[Saved data entries]
☆ ☆ ☆

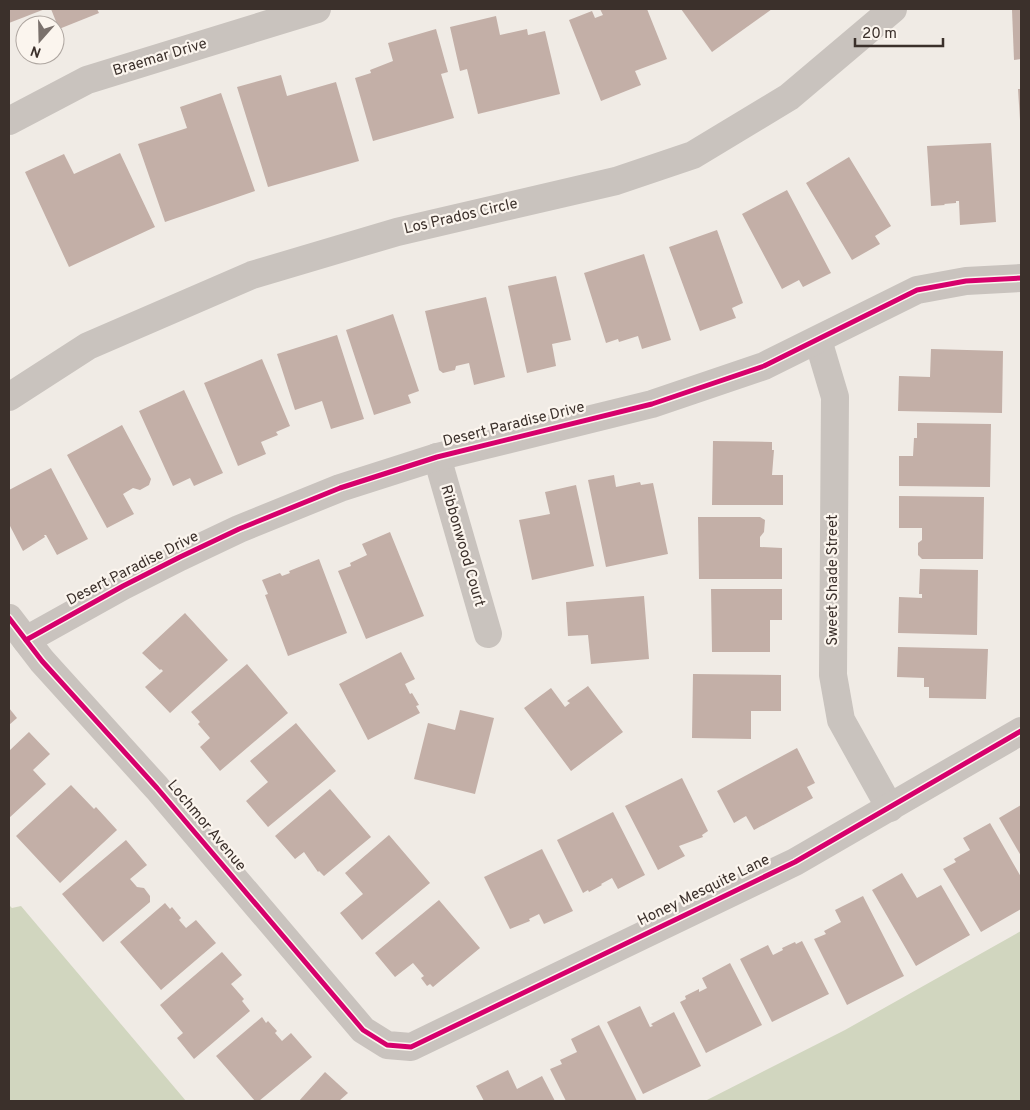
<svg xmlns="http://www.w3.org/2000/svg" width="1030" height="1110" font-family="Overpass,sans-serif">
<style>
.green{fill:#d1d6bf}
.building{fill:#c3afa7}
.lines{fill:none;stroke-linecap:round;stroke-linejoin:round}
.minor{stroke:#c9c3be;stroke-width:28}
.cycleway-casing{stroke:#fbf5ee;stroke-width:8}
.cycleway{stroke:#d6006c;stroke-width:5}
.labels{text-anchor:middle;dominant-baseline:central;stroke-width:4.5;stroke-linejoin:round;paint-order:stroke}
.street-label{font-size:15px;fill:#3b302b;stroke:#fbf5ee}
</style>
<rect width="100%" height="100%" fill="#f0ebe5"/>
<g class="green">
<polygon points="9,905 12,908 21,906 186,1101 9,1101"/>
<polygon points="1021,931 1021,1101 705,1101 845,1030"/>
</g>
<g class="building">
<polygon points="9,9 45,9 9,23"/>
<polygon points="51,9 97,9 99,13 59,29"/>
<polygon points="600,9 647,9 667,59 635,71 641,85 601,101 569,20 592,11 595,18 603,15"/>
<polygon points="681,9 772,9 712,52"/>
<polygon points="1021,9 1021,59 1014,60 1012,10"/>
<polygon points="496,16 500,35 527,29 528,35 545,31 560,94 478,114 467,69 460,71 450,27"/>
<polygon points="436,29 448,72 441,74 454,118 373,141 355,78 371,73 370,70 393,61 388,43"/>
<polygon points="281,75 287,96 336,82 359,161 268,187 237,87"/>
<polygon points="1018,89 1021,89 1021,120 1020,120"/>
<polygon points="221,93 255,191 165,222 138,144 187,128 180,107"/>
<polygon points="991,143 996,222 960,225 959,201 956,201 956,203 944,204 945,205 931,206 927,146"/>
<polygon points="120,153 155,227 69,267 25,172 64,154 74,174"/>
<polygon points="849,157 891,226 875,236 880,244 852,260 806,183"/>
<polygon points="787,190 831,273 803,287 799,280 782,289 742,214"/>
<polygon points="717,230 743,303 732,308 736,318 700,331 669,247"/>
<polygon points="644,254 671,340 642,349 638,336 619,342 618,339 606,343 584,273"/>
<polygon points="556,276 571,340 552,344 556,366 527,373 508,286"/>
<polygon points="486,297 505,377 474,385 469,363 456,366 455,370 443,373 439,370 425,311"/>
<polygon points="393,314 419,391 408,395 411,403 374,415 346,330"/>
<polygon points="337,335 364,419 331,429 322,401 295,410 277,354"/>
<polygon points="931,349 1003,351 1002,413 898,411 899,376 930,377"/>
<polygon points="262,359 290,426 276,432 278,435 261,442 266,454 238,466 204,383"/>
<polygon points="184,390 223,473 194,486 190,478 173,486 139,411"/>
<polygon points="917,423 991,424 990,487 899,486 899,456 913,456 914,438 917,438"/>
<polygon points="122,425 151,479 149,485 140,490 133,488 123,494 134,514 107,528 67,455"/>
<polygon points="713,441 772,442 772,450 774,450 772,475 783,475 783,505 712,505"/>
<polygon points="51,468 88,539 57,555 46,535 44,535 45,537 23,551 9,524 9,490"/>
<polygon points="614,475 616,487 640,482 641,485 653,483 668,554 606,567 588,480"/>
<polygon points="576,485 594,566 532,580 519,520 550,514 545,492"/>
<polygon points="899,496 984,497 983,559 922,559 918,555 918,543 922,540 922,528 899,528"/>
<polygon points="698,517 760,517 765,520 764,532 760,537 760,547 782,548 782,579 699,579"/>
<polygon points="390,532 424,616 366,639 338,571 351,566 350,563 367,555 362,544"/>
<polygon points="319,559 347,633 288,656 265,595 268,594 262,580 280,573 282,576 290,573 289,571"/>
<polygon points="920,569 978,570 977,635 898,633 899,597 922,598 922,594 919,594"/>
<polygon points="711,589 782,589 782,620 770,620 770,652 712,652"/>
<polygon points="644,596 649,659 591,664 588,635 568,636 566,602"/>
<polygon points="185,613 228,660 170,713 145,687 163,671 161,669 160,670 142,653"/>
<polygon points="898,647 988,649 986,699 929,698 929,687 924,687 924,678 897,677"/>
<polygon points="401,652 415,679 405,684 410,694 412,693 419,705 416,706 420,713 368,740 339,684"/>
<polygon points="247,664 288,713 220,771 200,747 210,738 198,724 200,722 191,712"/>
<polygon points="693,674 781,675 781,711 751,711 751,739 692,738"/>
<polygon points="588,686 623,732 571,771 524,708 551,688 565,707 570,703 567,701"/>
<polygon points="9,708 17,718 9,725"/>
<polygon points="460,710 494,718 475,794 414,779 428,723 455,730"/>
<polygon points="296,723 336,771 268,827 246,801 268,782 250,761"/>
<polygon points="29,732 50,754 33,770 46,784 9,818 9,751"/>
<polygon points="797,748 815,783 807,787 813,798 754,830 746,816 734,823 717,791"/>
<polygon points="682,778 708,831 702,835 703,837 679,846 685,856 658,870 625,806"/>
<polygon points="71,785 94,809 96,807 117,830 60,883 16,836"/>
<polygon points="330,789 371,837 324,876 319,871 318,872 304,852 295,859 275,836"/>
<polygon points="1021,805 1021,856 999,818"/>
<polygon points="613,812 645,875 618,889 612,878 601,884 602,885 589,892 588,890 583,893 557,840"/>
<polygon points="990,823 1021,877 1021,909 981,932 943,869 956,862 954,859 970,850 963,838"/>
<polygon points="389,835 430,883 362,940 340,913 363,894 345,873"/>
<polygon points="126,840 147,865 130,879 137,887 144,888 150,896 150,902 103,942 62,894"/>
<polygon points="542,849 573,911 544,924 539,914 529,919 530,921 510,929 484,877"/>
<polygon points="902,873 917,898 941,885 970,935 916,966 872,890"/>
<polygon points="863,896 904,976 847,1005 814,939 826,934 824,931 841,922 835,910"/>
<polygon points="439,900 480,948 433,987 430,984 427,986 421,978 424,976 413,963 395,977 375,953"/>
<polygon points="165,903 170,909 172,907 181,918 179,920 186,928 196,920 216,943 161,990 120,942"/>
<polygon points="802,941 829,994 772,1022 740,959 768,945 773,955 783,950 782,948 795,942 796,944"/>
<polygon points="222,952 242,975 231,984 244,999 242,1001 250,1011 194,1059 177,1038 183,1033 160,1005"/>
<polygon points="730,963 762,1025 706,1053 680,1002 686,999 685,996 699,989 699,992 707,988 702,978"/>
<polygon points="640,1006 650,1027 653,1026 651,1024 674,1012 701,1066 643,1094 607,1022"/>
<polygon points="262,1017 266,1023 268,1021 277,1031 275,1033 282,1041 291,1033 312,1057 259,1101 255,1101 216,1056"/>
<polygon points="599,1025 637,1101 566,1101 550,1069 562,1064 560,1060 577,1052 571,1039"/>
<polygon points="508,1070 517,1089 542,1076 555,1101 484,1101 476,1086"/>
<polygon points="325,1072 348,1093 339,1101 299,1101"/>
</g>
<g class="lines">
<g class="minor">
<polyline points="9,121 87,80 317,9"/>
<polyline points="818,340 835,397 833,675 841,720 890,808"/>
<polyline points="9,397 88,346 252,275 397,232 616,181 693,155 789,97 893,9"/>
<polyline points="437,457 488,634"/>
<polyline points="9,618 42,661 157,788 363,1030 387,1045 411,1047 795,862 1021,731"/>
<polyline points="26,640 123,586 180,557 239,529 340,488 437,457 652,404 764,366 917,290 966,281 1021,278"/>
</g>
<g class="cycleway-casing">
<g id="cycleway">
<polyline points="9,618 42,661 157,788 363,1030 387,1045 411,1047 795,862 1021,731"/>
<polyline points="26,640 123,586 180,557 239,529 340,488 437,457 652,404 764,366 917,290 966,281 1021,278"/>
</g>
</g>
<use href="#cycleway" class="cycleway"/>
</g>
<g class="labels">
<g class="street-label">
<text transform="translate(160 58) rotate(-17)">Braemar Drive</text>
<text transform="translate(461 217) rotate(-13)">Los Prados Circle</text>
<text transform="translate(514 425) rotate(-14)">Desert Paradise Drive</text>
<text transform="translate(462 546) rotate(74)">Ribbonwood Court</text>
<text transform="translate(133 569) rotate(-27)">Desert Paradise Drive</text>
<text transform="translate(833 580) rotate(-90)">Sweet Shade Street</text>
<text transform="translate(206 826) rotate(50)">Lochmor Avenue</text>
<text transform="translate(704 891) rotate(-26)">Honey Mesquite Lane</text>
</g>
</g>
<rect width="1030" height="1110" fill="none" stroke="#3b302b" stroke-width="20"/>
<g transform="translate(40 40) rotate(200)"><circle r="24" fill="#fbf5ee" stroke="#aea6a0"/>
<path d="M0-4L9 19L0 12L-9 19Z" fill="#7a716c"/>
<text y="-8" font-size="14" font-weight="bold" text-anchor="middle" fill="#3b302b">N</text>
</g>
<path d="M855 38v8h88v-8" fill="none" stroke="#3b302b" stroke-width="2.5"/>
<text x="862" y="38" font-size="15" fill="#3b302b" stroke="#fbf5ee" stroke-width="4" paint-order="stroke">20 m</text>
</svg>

☆ ☆ ☆

Work request:
Find the word "lines" in the records and pull out each line that has it.

Reply to the task:
.lines{fill:none;stroke-linecap:round;stroke-linejoin:round}
<g class="lines">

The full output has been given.